Ahok Diperiksa Polri: Saksi Kunci Kasus APBD DKI 2015

admin

Mantan Gubernur DKI Jakarta, Basuki Tjahaja Purnama (Ahok), telah memenuhi panggilan penyidik Bareskrim Polri pada Rabu (11/6). Kedatangannya kali ini adalah untuk diperiksa sebagai saksi, memberikan keterangan terkait dugaan kasus korupsi dalam penyusunan APBD DKI Jakarta tahun 2015. Hal ini disampaikan oleh Wakakortasdipidkor Polri, Brigjen Arief Adiharsa.

Dalam keterangannya kepada penyidik, Ahok secara rinci menjelaskan prosedur penyusunan Anggaran Pendapatan dan Belanja Daerah (APBD) DKI Jakarta, baik APBD murni maupun perubahan, serta implementasi sistem e-budgeting pada masa kepemimpinannya sebagai Gubernur.

Lebih lanjut, Ahok juga memberikan klarifikasi mengenai dugaan korupsi dalam pengadaan lahan rumah susun di Cengkareng, Jakarta Barat. Ia menegaskan tidak memiliki pengetahuan detail mengenai teknis pengadaan tanah tersebut dalam APBD Perubahan, mengingat proses itu merupakan tanggung jawab Satuan Kerja Perangkat Daerah (SKPD) terkait. Diketahui, APBD Perubahan 2015 ditetapkan melalui Pergub Nomor 229/2015 yang disusun oleh Badan Pengelola Keuangan dan Aset Daerah (BPKAD).
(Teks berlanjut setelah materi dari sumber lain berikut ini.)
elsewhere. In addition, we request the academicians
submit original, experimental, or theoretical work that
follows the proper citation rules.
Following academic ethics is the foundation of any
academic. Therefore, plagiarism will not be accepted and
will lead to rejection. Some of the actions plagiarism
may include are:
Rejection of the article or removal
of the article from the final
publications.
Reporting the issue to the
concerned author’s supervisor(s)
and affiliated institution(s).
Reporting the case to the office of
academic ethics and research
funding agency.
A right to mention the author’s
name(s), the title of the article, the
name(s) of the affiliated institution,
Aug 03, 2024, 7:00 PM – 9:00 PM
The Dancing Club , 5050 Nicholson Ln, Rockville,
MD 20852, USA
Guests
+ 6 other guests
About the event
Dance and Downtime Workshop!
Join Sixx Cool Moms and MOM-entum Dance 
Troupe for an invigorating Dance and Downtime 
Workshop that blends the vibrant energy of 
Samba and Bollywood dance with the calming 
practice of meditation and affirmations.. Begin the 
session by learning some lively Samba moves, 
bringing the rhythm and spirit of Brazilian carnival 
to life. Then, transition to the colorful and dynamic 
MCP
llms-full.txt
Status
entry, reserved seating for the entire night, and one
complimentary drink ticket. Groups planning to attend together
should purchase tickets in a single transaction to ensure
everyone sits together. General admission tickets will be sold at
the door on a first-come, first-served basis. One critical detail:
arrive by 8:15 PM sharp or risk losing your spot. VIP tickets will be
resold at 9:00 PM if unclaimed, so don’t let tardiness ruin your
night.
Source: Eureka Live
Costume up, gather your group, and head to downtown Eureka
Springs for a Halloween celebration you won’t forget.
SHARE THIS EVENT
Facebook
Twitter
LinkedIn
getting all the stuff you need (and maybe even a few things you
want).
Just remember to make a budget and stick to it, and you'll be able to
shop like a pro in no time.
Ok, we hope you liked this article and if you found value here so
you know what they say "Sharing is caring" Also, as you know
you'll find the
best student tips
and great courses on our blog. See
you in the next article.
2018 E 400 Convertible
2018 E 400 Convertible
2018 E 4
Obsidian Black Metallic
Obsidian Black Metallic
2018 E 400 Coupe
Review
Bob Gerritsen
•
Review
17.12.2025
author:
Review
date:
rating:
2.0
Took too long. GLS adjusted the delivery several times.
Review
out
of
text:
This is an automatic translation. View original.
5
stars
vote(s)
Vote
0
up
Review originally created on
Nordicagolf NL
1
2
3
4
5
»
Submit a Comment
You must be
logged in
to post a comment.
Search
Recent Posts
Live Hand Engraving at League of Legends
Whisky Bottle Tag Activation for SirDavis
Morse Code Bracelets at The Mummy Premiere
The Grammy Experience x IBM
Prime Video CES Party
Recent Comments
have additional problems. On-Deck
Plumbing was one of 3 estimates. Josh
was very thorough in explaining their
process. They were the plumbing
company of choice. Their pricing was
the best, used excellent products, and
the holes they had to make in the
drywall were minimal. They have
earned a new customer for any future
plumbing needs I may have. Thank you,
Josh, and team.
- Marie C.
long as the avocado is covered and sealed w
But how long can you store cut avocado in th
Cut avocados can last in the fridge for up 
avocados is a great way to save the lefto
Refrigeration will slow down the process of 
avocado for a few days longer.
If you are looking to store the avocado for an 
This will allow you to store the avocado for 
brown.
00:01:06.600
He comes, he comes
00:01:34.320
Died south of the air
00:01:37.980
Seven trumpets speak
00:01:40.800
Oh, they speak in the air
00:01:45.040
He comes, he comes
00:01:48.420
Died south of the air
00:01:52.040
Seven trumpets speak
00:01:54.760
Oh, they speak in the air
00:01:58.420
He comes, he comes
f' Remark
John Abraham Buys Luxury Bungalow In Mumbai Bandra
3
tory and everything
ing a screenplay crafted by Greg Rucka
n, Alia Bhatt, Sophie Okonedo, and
Keterangan yang disampaikan oleh Ahok akan menjadi bagian penting dalam berkas perkara penyidikan dugaan tindak pidana korupsi. Brigjen Arief Adiharsa menambahkan, berkas perkara ini nantinya akan segera dilimpahkan oleh pihak kepolisian kepada kejaksaan. Kasus ini berpusat pada dugaan korupsi terkait pengadaan tanah untuk pembangunan rumah susun oleh Dinas Perumahan dan Gedung Pemda DKI Jakarta pada tahun anggaran 2015 dan 2016, berlokasi di Kecamatan Cengkareng, Jakarta Barat.

Kasus ini sendiri bermula dari pembelian tanah seluas 4,9 hektare dari pemilik sertifikat bernama Teoti Noezlar Soekarno. Dalam penyelidikan, terungkap adanya dugaan suap. Teoti, melalui kuasa hukumnya, diduga memberikan sejumlah uang kepada Kepala Bidang Pembangunan Perumahan dan Permukiman Dinas Perumahan dan Gedung Pemda DKI Jakarta kala itu, dengan tujuan melancarkan proses pembelian lahan.

Ahok sendiri sebelumnya telah mencium kejanggalan pada anggaran pembangunan rusun senilai Rp 684 miliar tersebut. Ia kemudian meminta agar hal itu dilaporkan ke Komisi Pemberantasan Korupsi (KPK) untuk ditelusuri dan juga meminta Badan Pemeriksa Keuangan (BPK) untuk melakukan audit. Hasil klarifikasi BPK menunjukkan adanya dugaan pembelian yang menyimpang, berpotensi merugikan keuangan negara. Sejalan dengan itu, Bareskrim Polri juga turut menelusuri kasus ini, dengan dugaan kuat adanya praktik korupsi dalam pengadaan lahan di Cengkareng.

Dari serangkaian penyelidikan yang intensif, dua orang akhirnya telah ditetapkan sebagai tersangka. Mereka adalah Sukmana, mantan Kepala Bidang Pembangunan Perumahan dan Permukiman Dinas Perumahan dan Gedung DKI Jakarta, serta Rudy Hartono Iskandar, seorang pihak swasta yang diduga terlibat dalam kasus ini.